A [ (1 + .08/12)^360 - 1 ] / (0.08/12) = $3, 662, 003
Solving for A, we get A = $2428 per month. So, we need to invest $2428 per month @ 8% rate for 30 years to reach our goal. This seems like an uphill task. Agreed, that we took the most conservative approach (i.e., no social security etc.,). Also, we have not accounted for the tax benefits in 401(K). So this investment of $2428 per month pretax comes to around $2000 effective money per month.

But the point I am trying to make is if you delay your start, the task is going to be phenomenally uphill.

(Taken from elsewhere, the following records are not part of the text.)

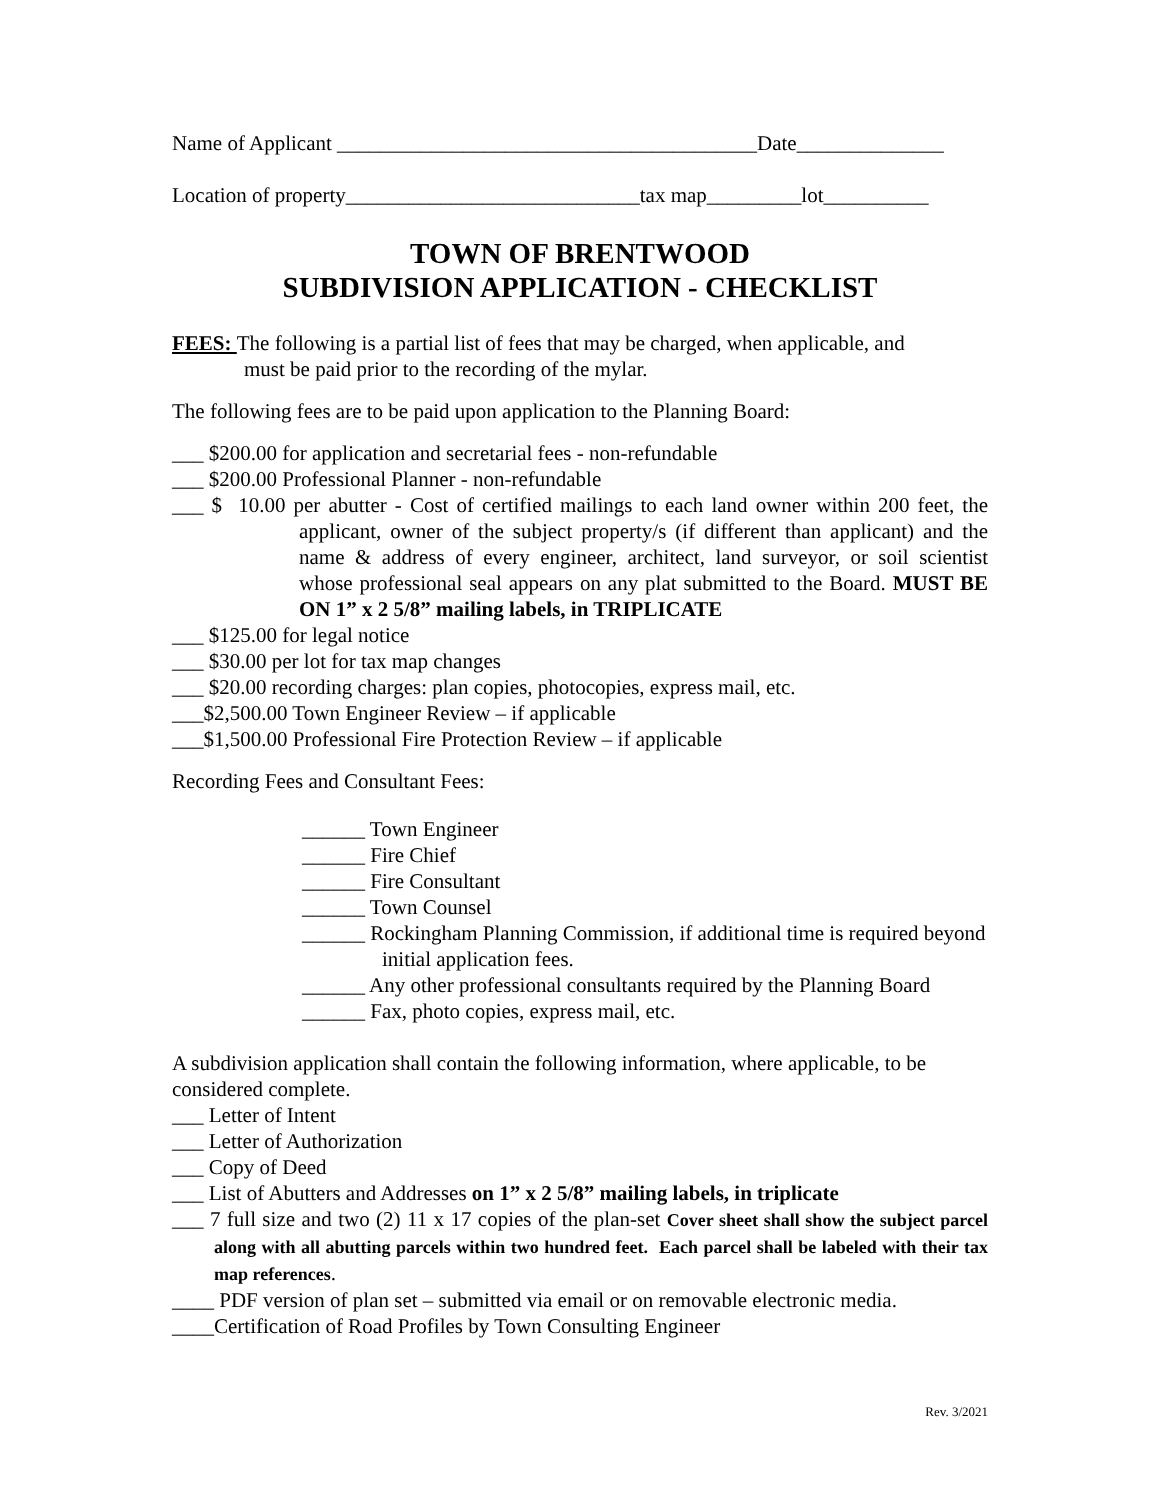Name of Applicant ________________________________________Date______________
Location of property____________________________tax map_________lot__________
TOWN OF BRENTWOOD
SUBDIVISION APPLICATION - CHECKLIST
FEES: The following is a partial list of fees that may be charged, when applicable, and
must be paid prior to the recording of the mylar.
The following fees are to be paid upon application to the Planning Board:
___ $200.00 for application and secretarial fees - non-refundable
___ $200.00 Professional Planner - non-refundable
___ $ 10.00 per abutter - Cost of certified mailings to each land owner within 200 feet, the applicant, owner of the subject property/s (if different than applicant) and the name & address of every engineer, architect, land surveyor, or soil scientist whose professional seal appears on any plat submitted to the Board. MUST BE ON 1” x 2 5/8” mailing labels, in TRIPLICATE
___ $125.00 for legal notice
___ $30.00 per lot for tax map changes
___ $20.00 recording charges: plan copies, photocopies, express mail, etc.
___$2,500.00 Town Engineer Review – if applicable
___$1,500.00 Professional Fire Protection Review – if applicable
Recording Fees and Consultant Fees:
______ Town Engineer
______ Fire Chief
______ Fire Consultant
______ Town Counsel
______ Rockingham Planning Commission, if additional time is required beyond initial application fees.
______ Any other professional consultants required by the Planning Board
______ Fax, photo copies, express mail, etc.
A subdivision application shall contain the following information, where applicable, to be considered complete.
___ Letter of Intent
___ Letter of Authorization
___ Copy of Deed
___ List of Abutters and Addresses on 1” x 2 5/8” mailing labels, in triplicate
___ 7 full size and two (2) 11 x 17 copies of the plan-set Cover sheet shall show the subject parcel along with all abutting parcels within two hundred feet. Each parcel shall be labeled with their tax map references.
____ PDF version of plan set – submitted via email or on removable electronic media.
____Certification of Road Profiles by Town Consulting Engineer
Rev. 3/2021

For instance if you start only in

2010, then the pretax monthly investment that is required to meet the objective is $3806 (Solve the same equation with 300 instead of 360).

2015, then the pretax monthly investment that is required to meet the objective is $6146

2025 then the pretax monthly investment that is required to meet the objective is $19793.

and you are losing on all the tax benefits for so many years. What are you still waiting for ? Follow the pointers in the ppt and learn more about retirement today.

Peace out
Yours truly.


At 8:58 PM, Blogger Gaurav said...

Nice one sai. I think this is what I like to calculate the first thing. How did you get that formula? Can you point me to more details?

At 2:24 PM, Blogger Sai G said...

I will tell more about it when we meet @ Pradnya's party :) But it involves very simple annuity calculation (summation of geometric series).

One thing which i didnt mention explicitly is that I have assumed 4% real interest rate after retirement and 8% nominal interest rate before retirement.


At 4:12 PM, Blogger Gaurav said...

4% real interest rates are i believe achievable by inflation protected bonds. I am not sure how safe they are and whether they are govt. backed. 8% nominal annual rate of return is also achievable by just indexing. Depending on how many risky/smart investments you make personally apart from this, that rate can either go higher or lower. But, if you can make sure to not loose more money than you invest in those stocks/funds, then your 8% return from indexing is guaranteed.